111 dni bez wieści, trzy lata od aresztu Statkiewicza. "Zawsze protestował przeciw rosyjskiej ekspansji na Białorusi"
Mikoła Statkiewicz. Foto: Włodzimierz Pac, Polskie Radio

W środę 31 maja mijają trzy lata od aresztowania Mikoły Statkiewicza, jednego z liderów białoruskiej opozycji demokratycznej. Od 111 dni nie ma z nim kontaktu. Choć z pewnością pisze listy do krewnych i przyjaciół, korespondencja od niego jest blokowana. - Od zawsze widział miejsce Białorusi w Europie i protestował przeciw ekspansji Rosji w naszym kraju - mówił Wiaczesław Siwczyk.

Jak powiedział portalowi PolskieRadio24.pl Wiaczesław Siwczyk, działacz Ruchu Solidarności "Razem", Mikoła Statkiewicz, jeden z liderów białoruskiej opozycji, został aresztowany jeszcze przed kampanią wyborczą.

Więcej na temat działalności Mikoły Statkiewicza >>>

- 31 maja to smutna data. Mijają trzy lata od zatrzymania Mikoły Statkiewicza, jednego z liderów białoruskiej opozycji. Został de facto uprowadzony. Tym sposobem został odizolowany od wyborczej farsy, która miała miejsce w sierpniu 2020 roku i która przyniosła katastroficzne następstwa całemu narodowi białoruskiemu - zaznaczył Wiaczesław Siwczyk.

Siwczyk powiedział, że Statkiewicz jest jedną z osób, które spędziły najwięcej lat za kratami więzień łukaszenkowskiego reżimu z przyczyn politycznych. Zaznaczył, że Statkiewicz odbywa wyrok więzienia w bardzo trudnych warunkach - według niektórych ocen osadzony nie jest w stanie przetrwać w nich więcej niż dziesięć lat.
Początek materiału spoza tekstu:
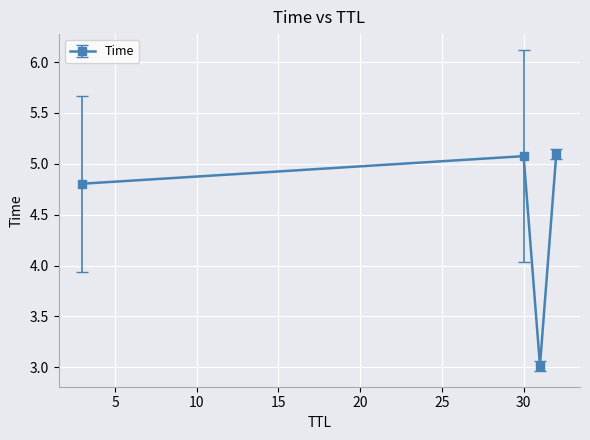

How many data points are less than 5?

2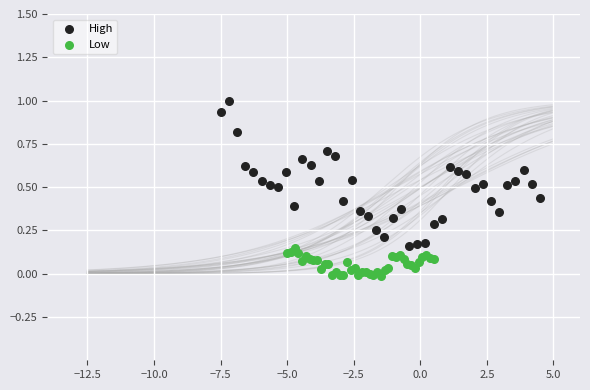

What are all the series names shown in the legend?

High, Low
- Warunki, w których znajdują się więźniowie polityczni są generalnie straszliwe - zaznaczył działacz.

Podkreślił, że od wielu więźniów politycznych nie ma informacji od bardzo długiego czasu i jest to bardzo niepokojące. Do tego bardzo częste są doniesienia, że więźniowie polityczni na Białorusi są torturowani.
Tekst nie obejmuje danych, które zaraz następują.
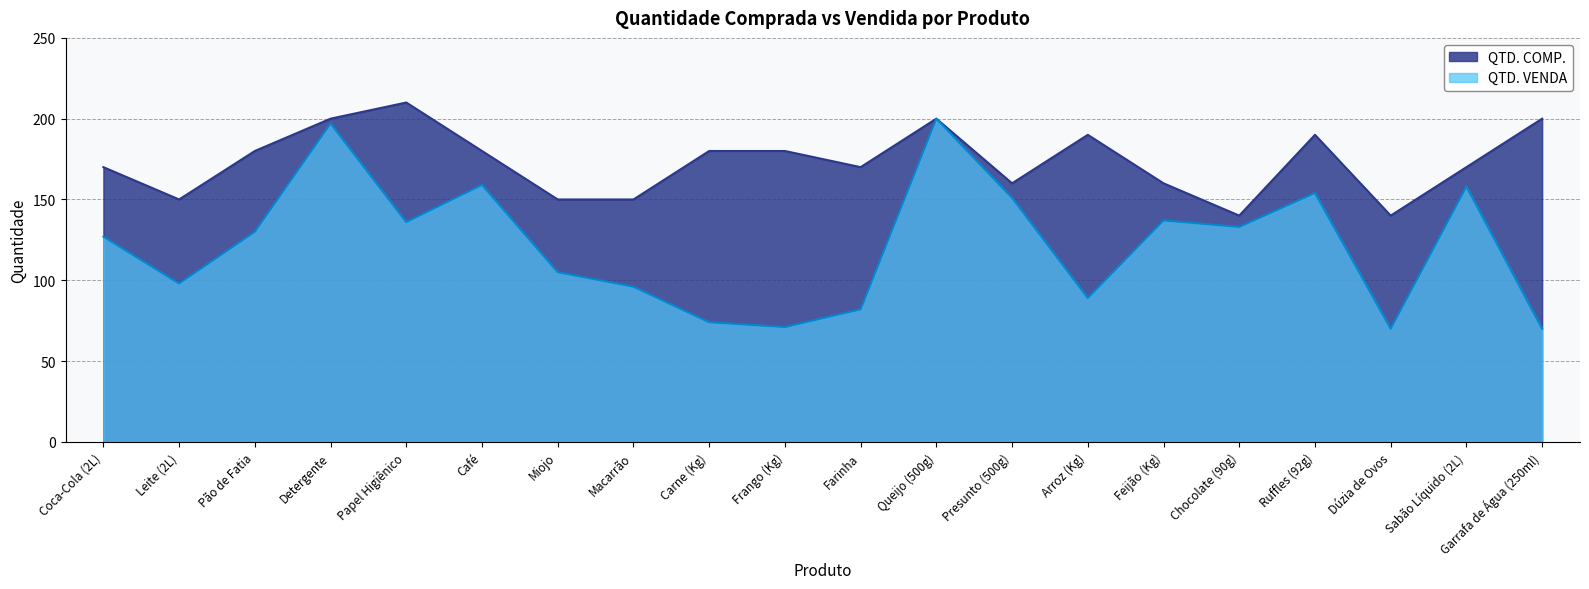

The QTD. COMP. series shows 150 at Macarrão. True or false?

True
- Statkiewicz i inni więźniowie polityczni, nawet w tak strasznych warunkach, walczą o Białoruś, już poprzez sam fakt swojego istnienia. Dają przez to nadzieję całemu białoruskiemu narodowi - przekazał działacz.

Jak mówił Siwczyk, działaczy opozycji torturowano jeszcze przed wyborami 2020 roku, gdy niektórzy mieli złudzenia co do tego, jakie będzie ich wynik.

Jak zaznaczył, Statkiewicz zawsze i konsekwentnie, jak też wielu uwięzionych obecnie działaczy, występował za tym, by Białoruś weszła do Unii Europejskiej, podkreślał, że miejsce Białorusi jest w UE. - Był to polityk proeuropejski - uwięziono go, dlatego że naród białoruski pozbawiony jest prawa wyboru swoich władz. Białorusini pozbawieni są wielu praw - zaznaczył.


"Wiele aktów osobistej odwagi"


- Poznałem się ze Statkiewiczem w sierpniu 1991 roku. Wówczas poznała go i cała Białoruś. Był wówczas podpułkownikiem armii sowieckiej. Publicznie zwrócił się do oficerów i żołnierzy, by nie wypełniali przestępczych rozkazów puczu Janajewa. Nie było wtedy wiadomo, czym pucz się zakończy. Był to akt osobistej odwagi - dodał.

Jak zaznaczył, w późniejszej biografii Statkiewicza, takich aktów odwagi było jeszcze wiele.

Dodał, że Statkiewicz w owym czasie założył Białoruskie Stowarzyszenie Wojskowych. Był szefem partii białoruskich socjaldemokratów. Od 1996 roku był współorganizatorem akcji przeciwko Łukaszence i przeciw rosyjskiej ekspansji na Białorusi - dodał Wiaczesław Siwczyk.

Opozycjonista zaznaczył, że Statkiewicz co rusz trafiał za kraty w związku z organizowaniem akcji protestu.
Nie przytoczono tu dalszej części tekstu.